I’m working with a customer that is seeing spurious HardFault crashes in the field, running on device-os version 1.2.1. Since I can’t hook up a debugger I hacked the HardFault handler to save the debug info and log it on reboot. Here’s what I got back:

HardFault Info:
r0  = 08002d0d
r1  = b2685ad1
r2  = 066f01f1
r3  = 5842583b
r12 = a5a5a5a5
lr  = 08084f85
pc  = 080841ce
psr = 21000000

I’m not sure what to make of r0-r3, and r12 but lr, pc and psr look reasonable. The pc corresponds to:

080841c4 <uxListRemove>:
 80841c4:	6841      	ldr	r1, [r0, #4]
 80841c6:	6882      	ldr	r2, [r0, #8]
 80841c8:	6903      	ldr	r3, [r0, #16]
 80841ca:	608a      	str	r2, [r1, #8]
 80841cc:	6882      	ldr	r2, [r0, #8]
 80841ce:	6051      	str	r1, [r2, #4]

and the link register corresponds to:

08084f74 <xTaskRemoveFromEventList>:
 8084f74:	b538      	push	{r3, r4, r5, lr}
 8084f76:	68c3      	ldr	r3, [r0, #12]
 8084f78:	68dc      	ldr	r4, [r3, #12]
 8084f7a:	f104 0518 	add.w	r5, r4, #24
 8084f7e:	4628      	mov	r0, r5
 8084f80:	f7ff f920 	bl	80841c4 <uxListRemove>
 8084f84:	4b10      	ldr	r3, [pc, #64]	; (8084fc8 <xTaskRemoveFromEventList+0x54>)

These routines are very low level and called from all over the place - here is one call chain (inverted, callers indented more):

080841c4 <uxListRemove>:
    08084f74 <xTaskRemoveFromEventList>:
        08084276 <prvUnlockQueue>:
            0808438c <xQueueGenericSend>:
                080766c8 <os_queue_put>:
                08076770 <os_mutex_unlock>:
                0807680e <os_semaphore_give>:
                08084468 <xQueueCreateMutex>:
                080844b2 <xQueueGiveMutexRecursive>:
                080852ec <xTimerGenericCommand>:
                0808d748 <host_rtos_set_semaphore>:
                0808d7dc <host_rtos_push_to_queue>:
                0808d978 <wiced_rtos_unlock_mutex>:
                080929dc <sys_mbox_post>:
                08092a52 <sys_sem_new>:

Googling “HardFault uxListRemove” takes me to some threads discussing synchronization bugs. Not sure I can take thus much further.

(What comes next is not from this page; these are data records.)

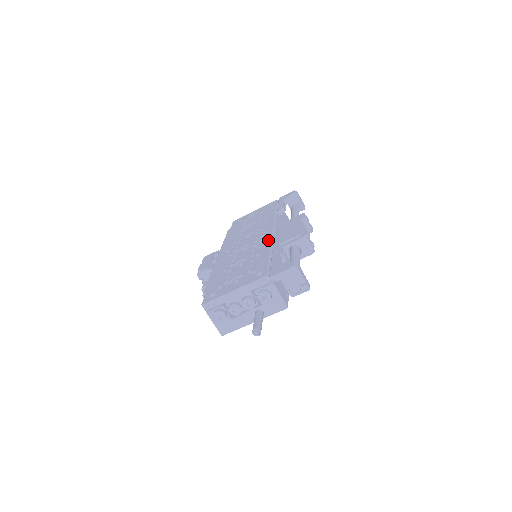
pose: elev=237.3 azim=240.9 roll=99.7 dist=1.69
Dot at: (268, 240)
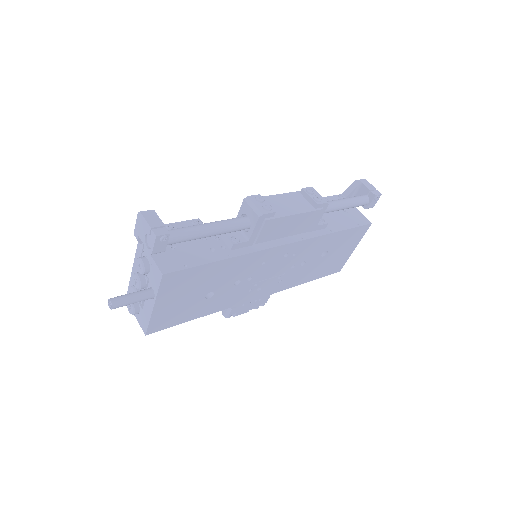
Dot at: occluded
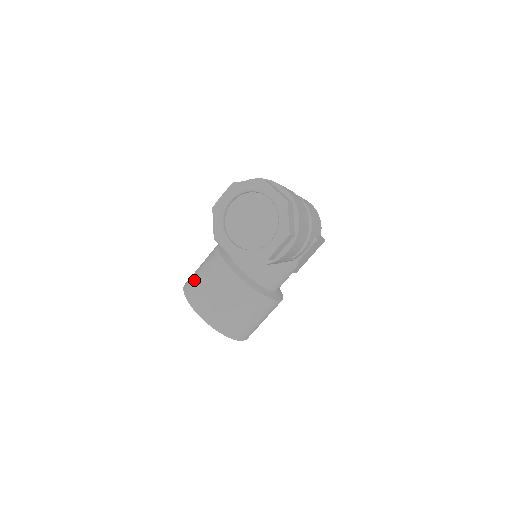
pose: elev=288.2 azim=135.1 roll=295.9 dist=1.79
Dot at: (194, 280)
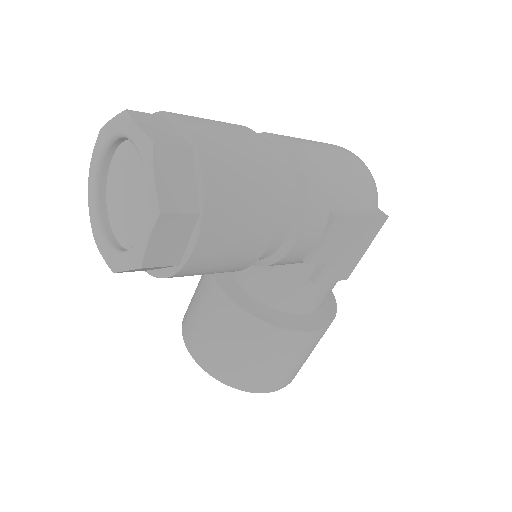
Dot at: (192, 297)
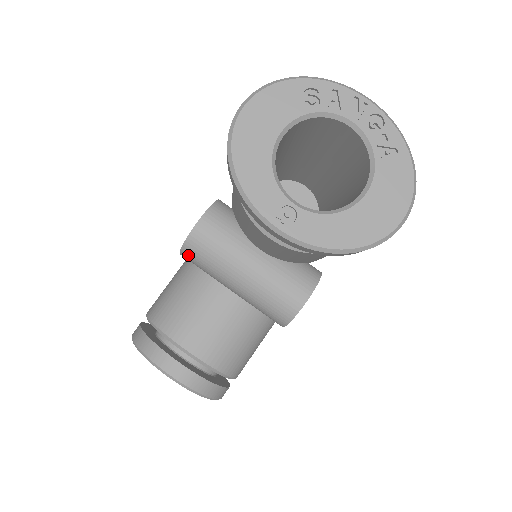
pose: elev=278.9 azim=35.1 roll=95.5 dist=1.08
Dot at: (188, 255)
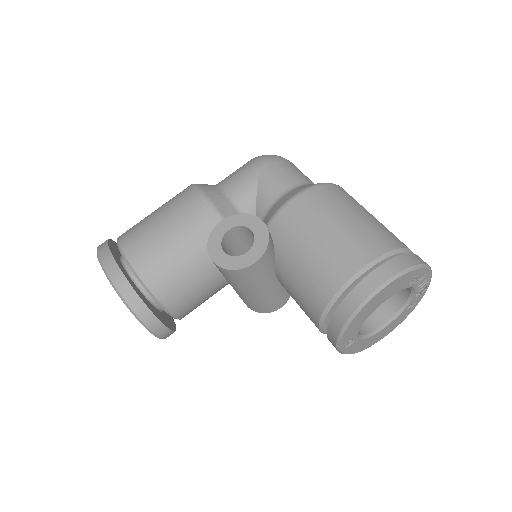
Dot at: (224, 271)
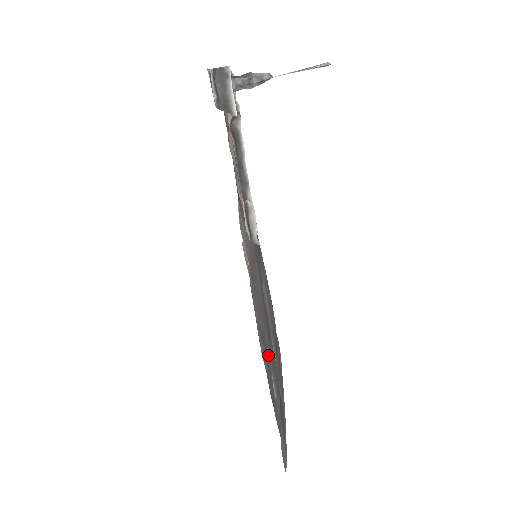
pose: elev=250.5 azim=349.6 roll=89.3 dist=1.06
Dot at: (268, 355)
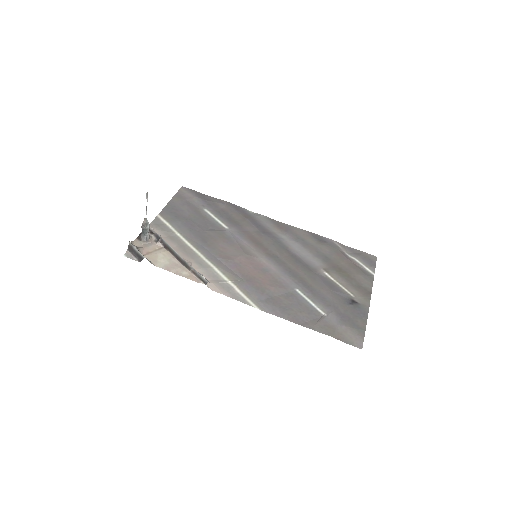
Dot at: (297, 300)
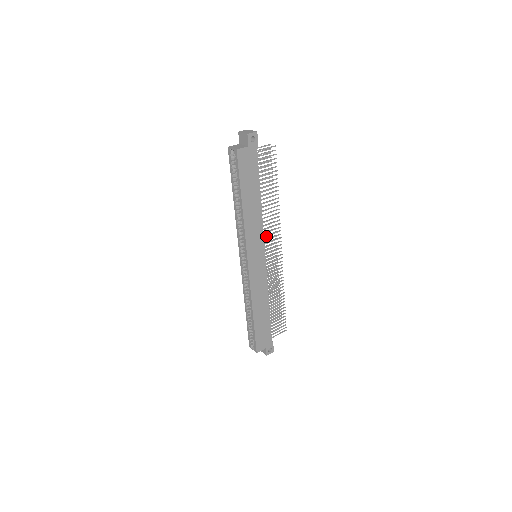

Has anyone else seen bumped into this? Our current thinking is something spurious that’s tripping up the WICED driver but realistically, the root cause could be anything.

I also searched the various versions of FreeRTOS and it looks like there are lots of bug fixes and improvements in more recent versions but it also looks like the version used for the Photon is tied to the WICED driver and many years old (version 8.2.1 in hal/src/photon/lib vs 10.2.1 released recently in third_party to level dir).

Any plans to sync with the latest FreeRTOS for photon?